Silver nanoparticles induces apoptosis of cancer stem cells in head and neck cancer

• Published in: Toxicology reports Vol. 12; pp. 10 - 17
• Main Authors: Kaur, Rupinder, Singh, Khushwant, Agarwal, Sonam, Masih, Marilyn, Chauhan, Anita, Gautam, Pramod Kumar
• Format: Journal Article
• Language: English
• Published: Ireland Elsevier B.V 01.06.2024; Elsevier
• Subjects: AgNPs; Anti-cancer; Apoptosis; Cell Cycle; Cell viability; CSCs; AgNPs; Cell viability; Anti-cancer; Cell Cycle; CSCs; Apoptosis
• ISSN: 2214-7500; 2214-7500
• DOI: 10.1016/j.toxrep.2023.11.008

Several nano formulations of silver nanoparticles with bioconjugates, herbal extracts and anti-cancerous drug coating have been vividly studied to target cancer. Despite of such extensive studies, AgNPs (silver nanoparticles) have not reached the stage of clinical use. Out of all possible reasons for this failure, the unexplored effect on Cancer Stem Cell (CSC) population and mechanism of action of AgNPs, are the most plausible ones and are worked upon in this study. AgNPs were synthesized by chemical reduction method using sodium citrate and characterized by UV, FTIR, XRD and electron microscopy. CSC population was isolated from Cal33 cell line by MACS technique. MTT assay, trypan blue exclusion assay, Annexin V and PI based apoptosis assay and cell cycle assay were performed. The results showed that synthesized AgNPs have cytotoxic activity on all cancer cell lines tested with the IC50 value of a wide range (1.5–49.21 µg/ml for cell lines and 0.0643–0.1211 µg/ml for splenocytes and thymocytes). CSCs Cal33 showed higher resistance to AgNP treatment and arrest in G1/G0 phase upon cell cycle analysis.
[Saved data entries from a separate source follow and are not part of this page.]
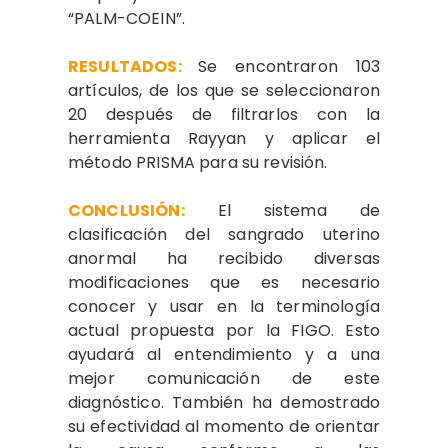
“PALM-COEIN”.
RESULTADOS:
Se encontraron 103
artículos, de los que se seleccionaron
20 después de filtrarlos con la
herramienta Rayyan y aplicar el
método PRISMA para su revisión.
CONCLUSIÓN:
El sistema de
clasificación del sangrado uterino
anormal ha recibido diversas
modificaciones que es necesario
conocer y usar en la terminología
actual propuesta por la FIGO. Esto
ayudará al entendimiento y a una
mejor comunicación de este
diagnóstico. También ha demostrado
su efectividad al momento de orientar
AgNPs as an anti-cancer agent although have great potential but is limited by its off-target effects on normal cells and less effective on cancer stem cells at lower concentrations. [Display omitted] •AgNPs displayed anti-tumor role on Head & neck cancer, Breast cancer and Prostate cancer cell lines.•Cal33 an oral squamous cell carcinoma cell line responded to lower doses of AgNPs.•Anti-tumor potential of AgNPs on CSCs derived from Cal33 cell line was observed, CSCs responded to higher IC50 doses.•Splenocyte and thymocyte harvested form mouse and HEK293T were used as control to observe off target effects.•The mechanism behind apoptosis of CSCs was observed to be cell cycle arrest in CSC Cal33 and Cal33 cells.